VAST swathes of South Lakeland, north Lancashire and the Eden Valley are to be considered for designation as National Park status.
The Countryside Agency the Government body charged with looking after rural England is on the verge of engaging consultants to look at the merits of designating an area almost 50 miles long from Penrith to Lancaster as National Park or as an Area of Outstanding Natural Beauty.
The area under investigation, which includes the towns of Kirkby Lonsdale, Milnthorpe and Appleby, falls between the current boundaries of the Lake District and the Yorkshire Dales national parks and the North Pennines Area of Outstanding Natural Beauty (AONB), the Arnside and Silverdale AONB and the Forest of Bowland AONB. The area does not include Kendal.
A letter from the agency to National Park bosses in the Lake District and the Yorkshire Dales says: "The Agency is about to commission research into the quality and natural beauty of land between the Lake District National Park and the Yorkshire Dales National Parkto help inform a decision about whether the Agency might consider the designation of any of this land as national park or AONB".
The agency expects to see the consultants report by March 2005.
The boundaries of the national parks have not changed since their inception 50 years ago. But the Countryside Agency has just this summer designated the New Forest in Hampshire as the first new national park in Britain for half a century the process took around five years.
Peter Bullard, director of Cumbria Wildlife Trust, described the current situation in this county as: "a very bizarre anomaly from a wildlife point of view."

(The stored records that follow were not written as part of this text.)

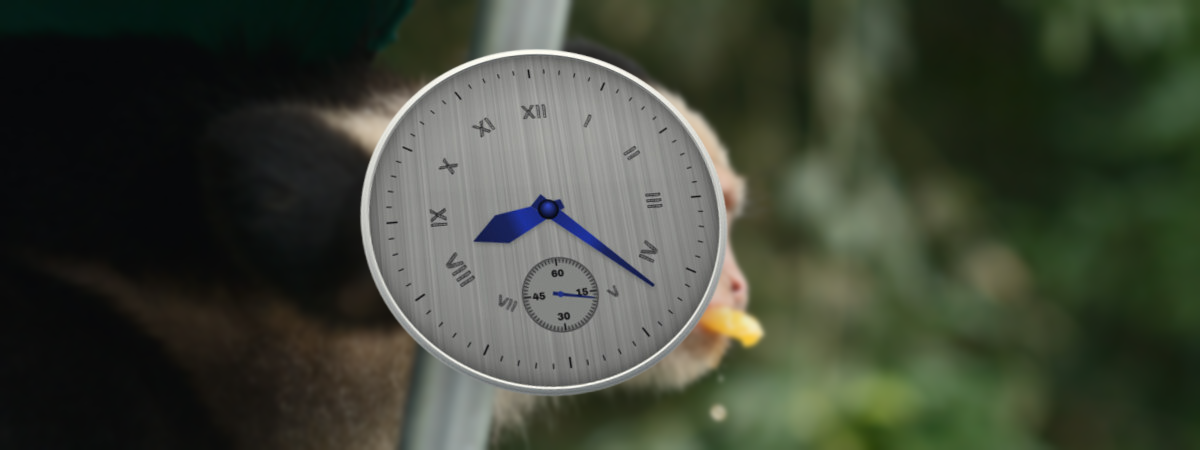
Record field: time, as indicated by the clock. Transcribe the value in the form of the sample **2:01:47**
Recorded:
**8:22:17**
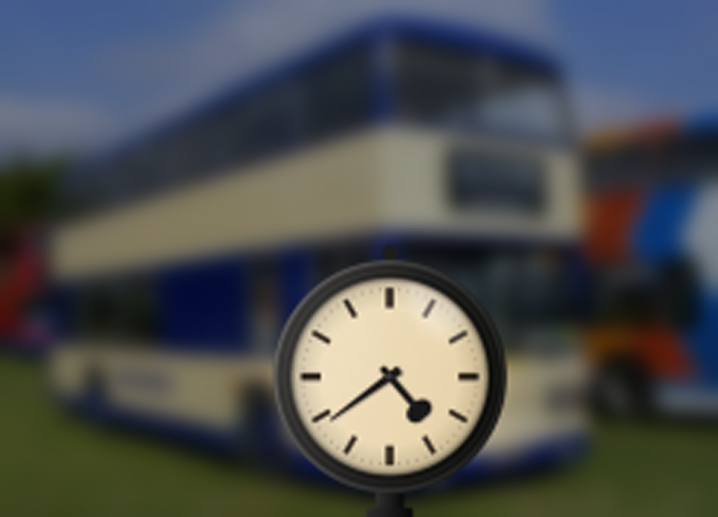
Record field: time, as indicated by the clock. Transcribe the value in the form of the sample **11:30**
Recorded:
**4:39**
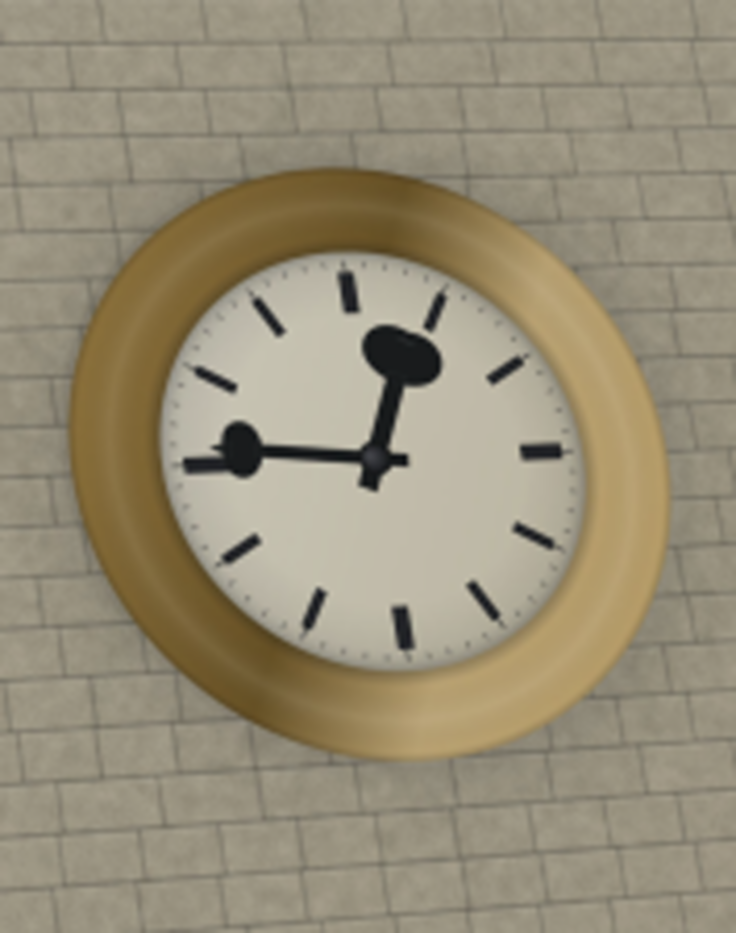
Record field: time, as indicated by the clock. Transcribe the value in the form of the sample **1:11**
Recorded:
**12:46**
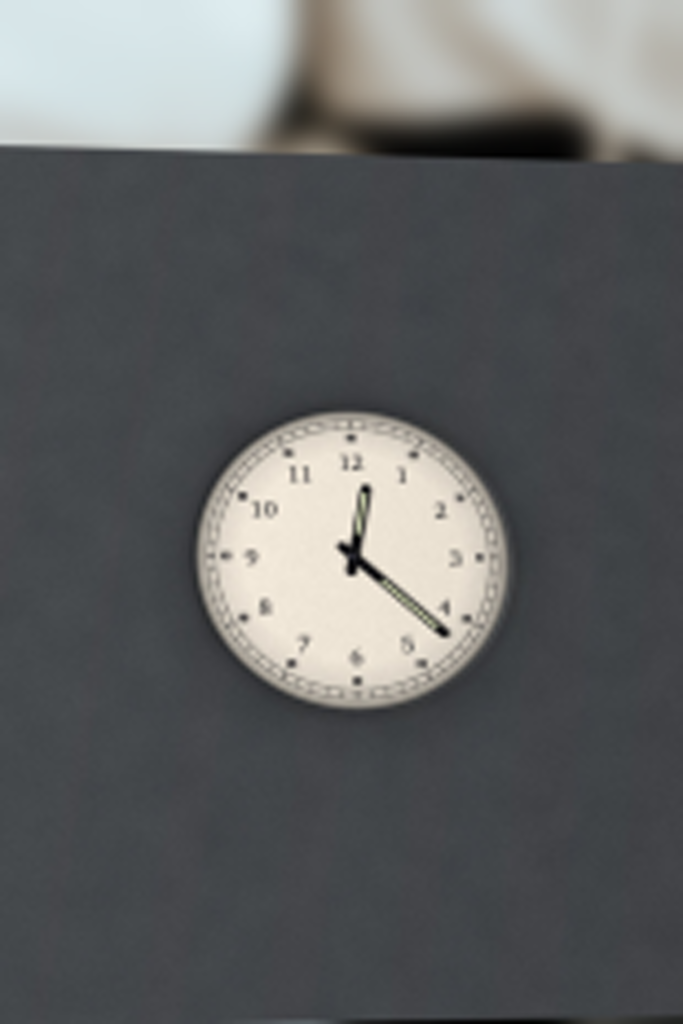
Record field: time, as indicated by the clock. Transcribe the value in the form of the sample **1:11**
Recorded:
**12:22**
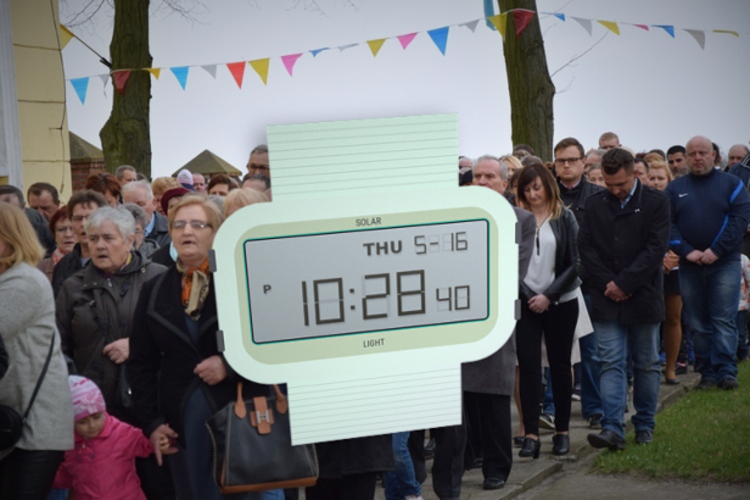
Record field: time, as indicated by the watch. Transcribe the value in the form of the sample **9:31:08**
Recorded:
**10:28:40**
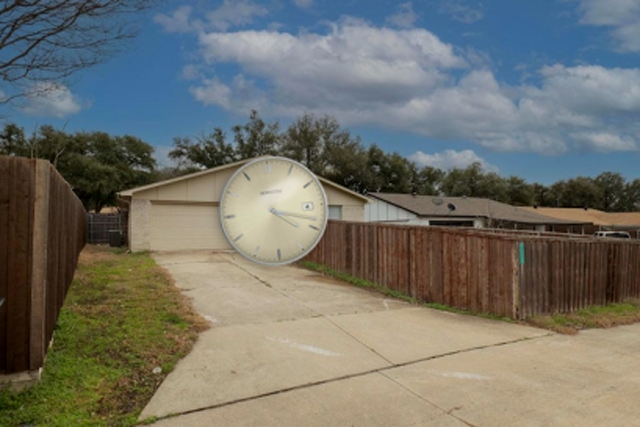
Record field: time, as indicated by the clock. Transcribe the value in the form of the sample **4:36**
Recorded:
**4:18**
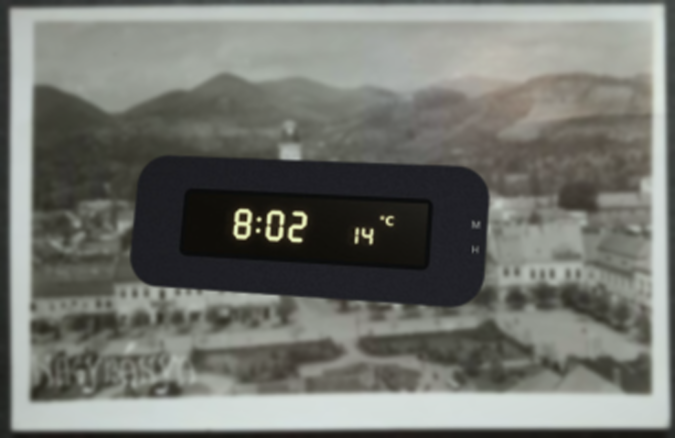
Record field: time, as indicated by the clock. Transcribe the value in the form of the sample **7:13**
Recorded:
**8:02**
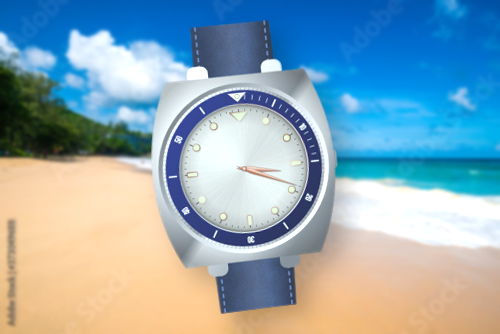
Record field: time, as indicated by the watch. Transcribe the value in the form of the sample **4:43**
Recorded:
**3:19**
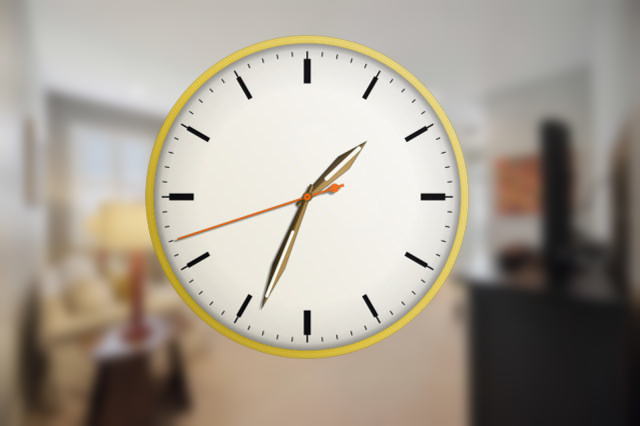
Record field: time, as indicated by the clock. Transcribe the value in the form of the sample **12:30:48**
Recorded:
**1:33:42**
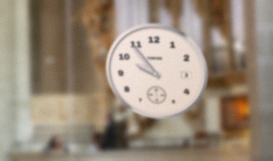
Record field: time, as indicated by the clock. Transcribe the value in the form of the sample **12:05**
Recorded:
**9:54**
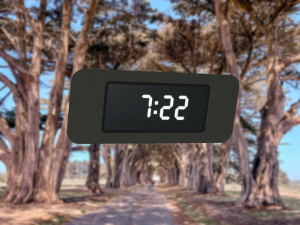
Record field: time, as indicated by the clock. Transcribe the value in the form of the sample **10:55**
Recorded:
**7:22**
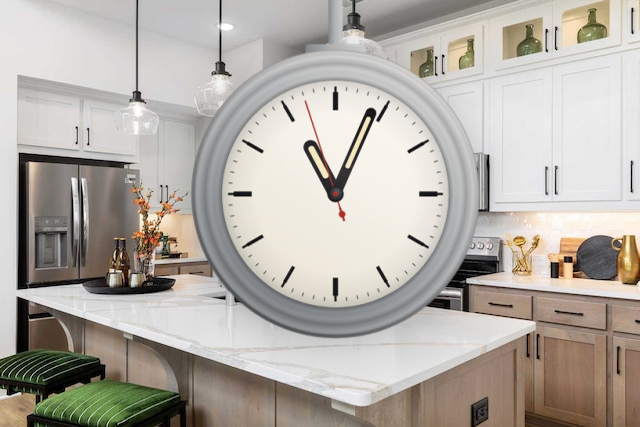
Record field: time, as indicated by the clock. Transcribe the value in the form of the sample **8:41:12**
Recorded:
**11:03:57**
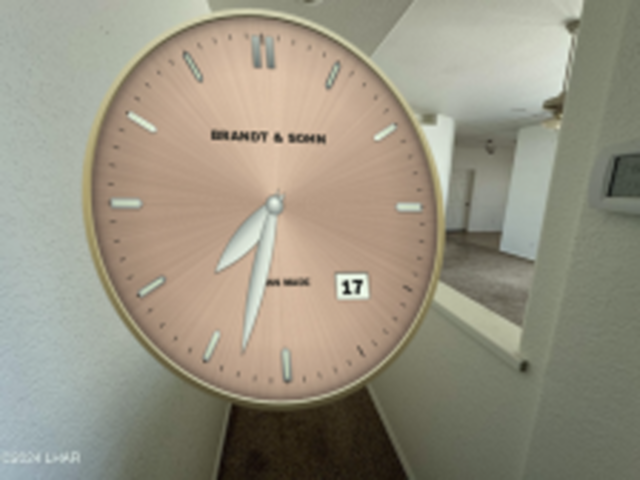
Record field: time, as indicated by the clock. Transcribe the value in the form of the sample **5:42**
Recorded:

He said: "We think it would be a very sensible idea. It seems to make so much sense that the boundaries of the designated areas should meet somewhere to recognise the importance of the landscape and wildlife habitat in between.
"There is just as much quality wildlife habitat and landscape value to the east of the A6 as there is to the west. To say that the southern half of the Howgills is worthy of national park status and the northern half is not makes no sense.
"In their new mode, having just created the New Forest National Park, it is logical for the agency to have a look at ironing out some obvious anomalies like this one."
He added that he had little doubt that any consultants would come easily to the conclusion that this landscape deserved designation as national park or AONB.
Peter Stephenson is a director of Kendal-based environmental and landscape planning consultants Stephenson Halliday Ltd.
He told the Gazette that, if the area were to be included in a national park or given AONB status, it would have marginal impact on development in the area as planning policy in the open countryside was already incredibly restrictive.
Mr Stephenson explained that the land in question was already designated as County Landscape in local structure plans. But he said the classification of any land as national park or AONB would confer the highest status of government protection and the conservation of the natural beauty of the landscape would be given great weight in all planning policy and development control.
"It follows that there would be even more restrictive planning policy in that area," he said.
He said householders who found themselves within any new boundary might have more difficulty getting planning permission for large extensions, but said the real impact on the ground would be limited.
Countryside Agency spokes-woman Olivia Assheton said the agency board members had decided to consider the issue following a visit to the area in May this year.
"It is absolutely not the result of pressure from any outside group," she said, and stressed that it was still very early in the process. She said the agency had made no presumption that all or any of the area would eventually become National Park or AONB and that no changes would be made without extensive public consultation.